▶ **Consignes de travail**
1 - Pour chaque énoncé ci-dessous, dites s'il concorde avec l'extrait sur la construction navale en Gaspésie. Répondez par oui ou par non et citez mot pour mot le passage décisif de l'extrait.
(a) Plus de 550 navires ont été construits en Gaspésie entre la Conquête et la fin du XIXe siècle.
(b) Seules les grandes firmes jersiaises possèdent des chantiers navals en Gaspésie.
(c) Certains des bateaux construits servent à la chasse de la baleine.
2 - Rédigez la suite de l'extrait sur la construction navale en Gaspésie, à partir de sa dernière phrase.

▶ **Extrait du document**
La construction navale en Gaspésie au XIXe siècle

Mario Mimeault, Ph. D. Histoire. Gaspé, 2 août 2002


Plus de 550 navires sont construits en Gaspésie entre la Conquête et la fin du XIXe siècle. Les chantiers les plus importants appartiennent aux grandes firmes jersiaises, mais plusieurs familles de la baie des Chaleurs et de Gaspé possèdent aussi leurs installations. Les plus grands chantiers navals se trouvent à Sainte-Anne-des-Monts, dans la baie de Gaspé et à Paspébiac. Les bateaux qui en sortent servent au transport de la morue, au grand commerce, au cabotage et à la chasse de la baleine.

(Enregistrements issus d'une source de données)
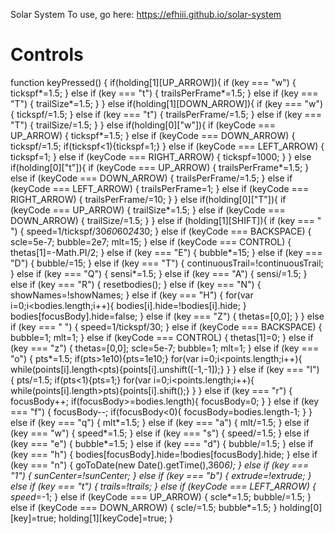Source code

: Solar System
To use, go here: https://efhiii.github.io/solar-system
# Controls
function keyPressed() {
  if(holding[1][UP_ARROW]){
    if (key === "w") {
      tickspf*=1.5;
    }
    else if (key === "t") {
      trailsPerFrame*=1.5;
    }
    else if (key === "T") {
      trailSize*=1.5;
    }
  }
  else if(holding[1][DOWN_ARROW]){
    if (key === "w") {
      tickspf/=1.5;
    }
    else if (key === "t") {
      trailsPerFrame/=1.5;
    }
    else if (key === "T") {
      trailSize/=1.5;
    }
  }
  else if(holding[0]["w"]){
    if (keyCode === UP_ARROW) {
      tickspf*=1.5;
    }
    else if (keyCode === DOWN_ARROW) {
      tickspf/=1.5;
      if(tickspf<1){tickspf=1;}
    }
    else if (keyCode === LEFT_ARROW) {
      tickspf=1;
    }
    else if (keyCode === RIGHT_ARROW) {
      tickspf=1000;
    }
  }
  else if(holding[0]["t"]){
    if (keyCode === UP_ARROW) {
      trailsPerFrame*=1.5;
    }
    else if (keyCode === DOWN_ARROW) {
      trailsPerFrame/=1.5;
    }
    else if (keyCode === LEFT_ARROW) {
      trailsPerFrame=1;
    }
    else if (keyCode === RIGHT_ARROW) {
      trailsPerFrame/=10;
    }
  }
  else if(holding[0]["T"]){
    if (keyCode === UP_ARROW) {
      trailSize*=1.5;
    }
    else if (keyCode === DOWN_ARROW) {
      trailSize/=1.5;
    }
  }
  else if (holding[1][SHIFT]){
    if (key === " ") {
      speed=1/tickspf/30*60*60*24*30;
    }
    else if (keyCode === BACKSPACE) {
      scle=5e-7;
      bubble=2e7;
      mlt=15;
    }
    else if (keyCode === CONTROL) {
      thetas[1]=-Math.PI/2;
    }
    else if (key === "E") {
      bubble*=15;
    }
    else if (key === "D") {
      bubble/=15;
    }
    else if (key === "T") {
      continuousTrail=!continuousTrail;
    }
    else if (key === "Q") {
      sensi*=1.5;
    }
    else if (key === "A") {
      sensi/=1.5;
    }
    else if (key === "R") {
      resetbodies();
    }
    else if (key === "N") {
      showNames=!showNames;
    }
    else if (key === "H") {
      for(var i=0;i<bodies.length;i++){
        bodies[i].hide=!bodies[i].hide;
      }
      bodies[focusBody].hide=false;
    }
    else if (key === "Z") {
      thetas=[0,0];
    }
  }
  else if (key === " ") {
    speed=1/tickspf/30;
  }
  else if (keyCode === BACKSPACE) {
    bubble=1;
    mlt=1;
  }
  else if (keyCode === CONTROL) {
    thetas[1]=0;
  }
  else if (key === "z") {
    thetas=[0,0];
    scle=5e-7;
    bubble=1;
    mlt=1;
  }
  else if (key === "o") {
    pts*=1.5;
    if(pts>1e10){pts=1e10;}
    for(var i=0;i<points.length;i++){
      while(points[i].length<pts){points[i].unshift([-1,-1]);}
    }
  }
  else if (key === "l") {
    pts/=1.5;
    if(pts<1){pts=1;}
    for(var i=0;i<points.length;i++){
      while(points[i].length>pts){points[i].shift();}
    }
  }
  else if (key === "r") {
    focusBody++;
    if(focusBody>=bodies.length){
      focusBody=0;
    }
  }
  else if (key === "f") {
    focusBody--;
    if(focusBody<0){
      focusBody=bodies.length-1;
    }
  }
  else if (key === "q") {
    mlt*=1.5;
  }
  else if (key === "a") {
    mlt/=1.5;
  }
  else if (key === "w") {
    speed*=1.5;
  }
  else if (key === "s") {
    speed/=1.5;
  }
  else if (key === "e") {
    bubble*=1.5;
  }
  else if (key === "d") {
    bubble/=1.5;
  }
  else if (key === "h") {
    bodies[focusBody].hide=!bodies[focusBody].hide;
  }
  else if (key === "n") {
    goToDate(new Date().getTime(),360*6);
  }
  else if (key === "1") {
    sunCenter=!sunCenter;
  }
  else if (key === "b") {
    extrude=!extrude;
  }
  else if (key === "t") {
    trails=!trails;
  }
  else if (keyCode === LEFT_ARROW) {
    speed*=-1;
  }
  else if (keyCode === UP_ARROW) {
    scle*=1.5;
    bubble/=1.5;
  }
  else if (keyCode === DOWN_ARROW) {
    scle/=1.5;
    bubble*=1.5;
  }
  holding[0][key]=true;
  holding[1][keyCode]=true;
}
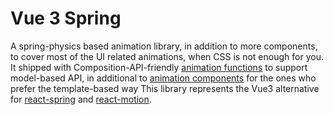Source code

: # Vue 3 Spring

A spring-physics based animation library, in addition to more components, to cover most of the UI related animations, when CSS is not enough for you.
It shipped with Composition-API-friendly [animation functions](/vue3-spring/animation-functions) to support model-based API, in additional to [animation components](/vue3-spring/animation-components) for the ones who prefer the template-based way
This library represents the Vue3 alternative for [react-spring](https://www.react-spring.io/) and [react-motion](https://github.com/chenglou/react-motion).
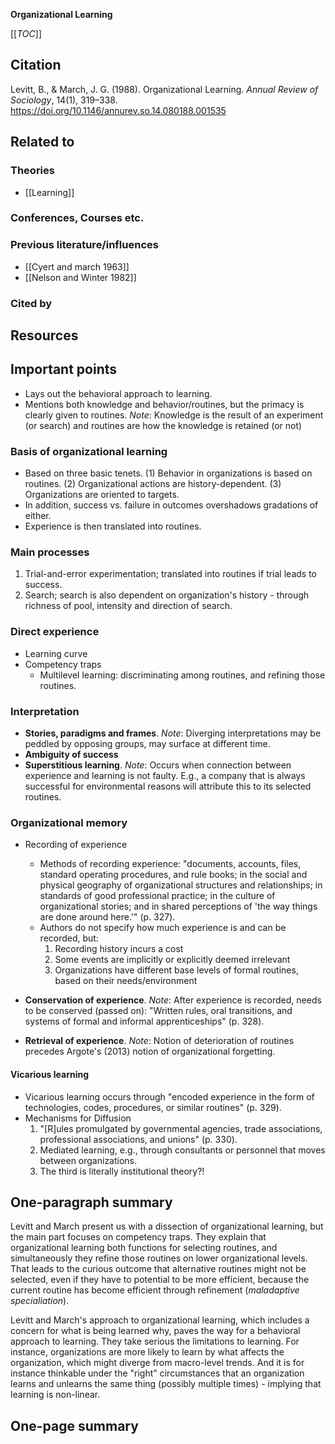 **Organizational Learning**

[[_TOC_]]

## Citation
Levitt, B., & March, J. G. (1988). Organizational Learning. *Annual Review of Sociology*, 14(1), 319–338. https://doi.org/10.1146/annurev.so.14.080188.001535

## Related to

### Theories
* [[Learning]]

### Conferences, Courses etc.

### Previous literature/influences
* [[Cyert and march 1963]]
* [[Nelson and Winter 1982]]

### Cited by

## Resources

## Important points
* Lays out the behavioral approach to learning.
* Mentions both knowledge and behavior/routines, but the primacy is clearly given to routines. *Note*: Knowledge is the result of an experiment (or search) and routines are how the knowledge is retained (or not)

### Basis of organizational learning

* Based on three basic tenets. (1) Behavior in organizations is based on routines. (2) Organizational actions are history-dependent. (3) Organizations are oriented to targets.
* In addition, success vs. failure in outcomes overshadows gradations of either.
* Experience is then translated into routines.

### Main processes

1. Trial-and-error experimentation; translated into routines if trial leads to success.
2. Search; search is also dependent on organization's history - through richness of pool, intensity and direction of search.

### Direct experience

* Learning curve
* Competency traps
    * Multilevel learning: discriminating among routines, and refining those routines.

### Interpretation

* **Stories, paradigms and frames**. *Note*: Diverging interpretations may be peddled by opposing groups, may surface at different time.
* **Ambiguity of success**
* **Superstitious learning**. *Note*: Occurs when connection between experience and learning is not faulty. E.g., a company that is always successful for environmental reasons will attribute this to its selected routines.

### Organizational memory

* Recording of experience
    * Methods of recording experience: "documents, accounts, files, standard operating procedures, and rule books; in the social and physical geography of organizational structures and relationships; in standards of good professional practice; in the culture of organizational stories; and in shared perceptions of 'the way things are done around here.'" (p. 327).
    * Authors do not specify how much experience is and can be recorded, but:
        1. Recording history incurs a cost
        2. Some events are implicitly or explicitly deemed irrelevant
        3. Organizations have different base levels of formal routines, based on their needs/environment

* **Conservation of experience**. *Note*: After experience is recorded, needs to be conserved (passed on): "Written rules, oral transitions, and systems of formal and informal apprenticeships" (p. 328).
* **Retrieval of experience**. *Note*: Notion of deterioration of routines precedes Argote's (2013) notion of organizational forgetting.

#### Vicarious learning

* Vicarious learning occurs through "encoded experience in the form of technologies, codes, procedures, or similar routines" (p. 329).
* Mechanisms for Diffusion
    1. "[R]ules promulgated by governmental agencies, trade associations, professional associations, and unions" (p. 330).
    2. Mediated learning, e.g., through consultants or personnel that moves between organizations.
    3. The third is literally institutional theory?!

## One-paragraph summary

Levitt and March present us with a dissection of organizational learning, but the main part focuses on competency traps. They explain that organizational learning both functions for selecting routines, and simultaneously they refine those routines on lower organizational levels. That leads to the curious outcome that alternative routines might not be selected, even if they have to potential to be more efficient, because the current routine has become efficient through refinement (*maladaptive specialiation*).

Levitt and March's approach to organizational learning, which includes a concern for what is being learned why, paves the way for a behavioral approach to learning. They take serious the limitations to learning. For instance, organizations are more likely to learn by what affects the organization, which might diverge from macro-level trends. And it is for instance thinkable under the "right" circumstances that an organization learns and unlearns the same thing (possibly multiple times) - implying that learning is non-linear.

## One-page summary
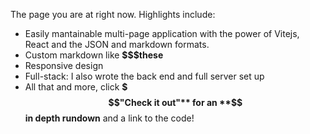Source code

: The page you are at right now. Highlights include:

- Easily mantainable multi-page application with the power of Vitejs, React and the JSON and markdown formats.
- Custom markdown like **$$$these**
- Responsive design
- Full-stack: I also wrote the back end and full server set up
- All that and more, click **$$$"Check it out"** for an **$$in depth rundown** and a link to the code!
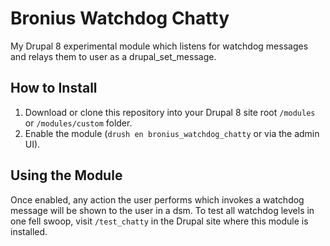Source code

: # Bronius Watchdog Chatty
My Drupal 8 experimental module which listens for watchdog messages and relays them to user as a drupal_set_message.

## How to Install
1. Download or clone this repository into your Drupal 8 site root `/modules` or `/modules/custom` folder.
1. Enable the module (`drush en bronius_watchdog_chatty` or via the admin UI).

## Using the Module
Once enabled, any action the user performs which invokes a watchdog message will be shown to the user in a dsm. To test all watchdog levels in one fell swoop, visit `/test_chatty` in the Drupal site where this module is installed.

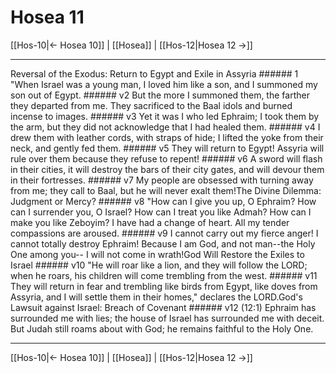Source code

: # Hosea 11

[[Hos-10|← Hosea 10]] | [[Hosea]] | [[Hos-12|Hosea 12 →]]
***

Reversal of the Exodus: Return to Egypt and Exile in Assyria ###### 1 "When Israel was a young man, I loved him like a son, and I summoned my son out of Egypt. ###### v2 But the more I summoned them, the farther they departed from me. They sacrificed to the Baal idols and burned incense to images. ###### v3 Yet it was I who led Ephraim; I took them by the arm, but they did not acknowledge that I had healed them. ###### v4 I drew them with leather cords, with straps of hide; I lifted the yoke from their neck, and gently fed them. ###### v5 They will return to Egypt! Assyria will rule over them because they refuse to repent! ###### v6 A sword will flash in their cities, it will destroy the bars of their city gates, and will devour them in their fortresses. ###### v7 My people are obsessed with turning away from me; they call to Baal, but he will never exalt them!The Divine Dilemma: Judgment or Mercy? ###### v8 "How can I give you up, O Ephraim? How can I surrender you, O Israel? How can I treat you like Admah? How can I make you like Zeboyim? I have had a change of heart. All my tender compassions are aroused. ###### v9 I cannot carry out my fierce anger! I cannot totally destroy Ephraim! Because I am God, and not man--the Holy One among you-- I will not come in wrath!God Will Restore the Exiles to Israel ###### v10 "He will roar like a lion, and they will follow the LORD; when he roars, his children will come trembling from the west. ###### v11 They will return in fear and trembling like birds from Egypt, like doves from Assyria, and I will settle them in their homes," declares the LORD.God's Lawsuit against Israel: Breach of Covenant ###### v12 (12:1) Ephraim has surrounded me with lies; the house of Israel has surrounded me with deceit. But Judah still roams about with God; he remains faithful to the Holy One.

***
[[Hos-10|← Hosea 10]] | [[Hosea]] | [[Hos-12|Hosea 12 →]]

▶ **Réponses par tâche**
1 -
(a) Oui : « Plus de 550 navires sont construits en Gaspésie entre la Conquête et la fin du XIXe siècle. »
(b) Non : « plusieurs familles de la baie des Chaleurs et de Gaspé possèdent aussi leurs installations »
(c) Oui : « Les bateaux qui en sortent servent au transport de la morue, au grand commerce, au cabotage et à la chasse de la baleine. »

2 -
Les chantiers de la Charles Robin and Company
 
La Charles Robin and Company possède les plus importants chantiers navals de la péninsule. Elle se tourne vers cette activité complémentaire à ses opérations en raison de ses besoins en transport. Au cours des années 1765 à 1800, elle achetait ses bateaux à Jersey, mais les guerres européennes de la fin du siècle lui créent des problèmes. C’est en 1791 que la compagnie s’émancipe de cette dépendance en engageant un maître de chantier naval reconnu, le capitaine James Day. Sa cale sèche se dresse en plein cœur du banc de Paspébiac et s’accompagne, au fil des ans, de plusieurs petits ateliers liés à la construction navale. « Ils (les Robin) ont aussi leur propre forge, leur voilerie, leurs fabricants de poulies, leurs gréeurs », écrit Thomas Pye en 1864. Les économies de la compagnie, en se dotant de ces corps de métier, sont nettement significatives. La construction d’un navire moyen, par exemple comme le Patruus, 206 tonneaux, demande plus de mille heures de travaux à la forge.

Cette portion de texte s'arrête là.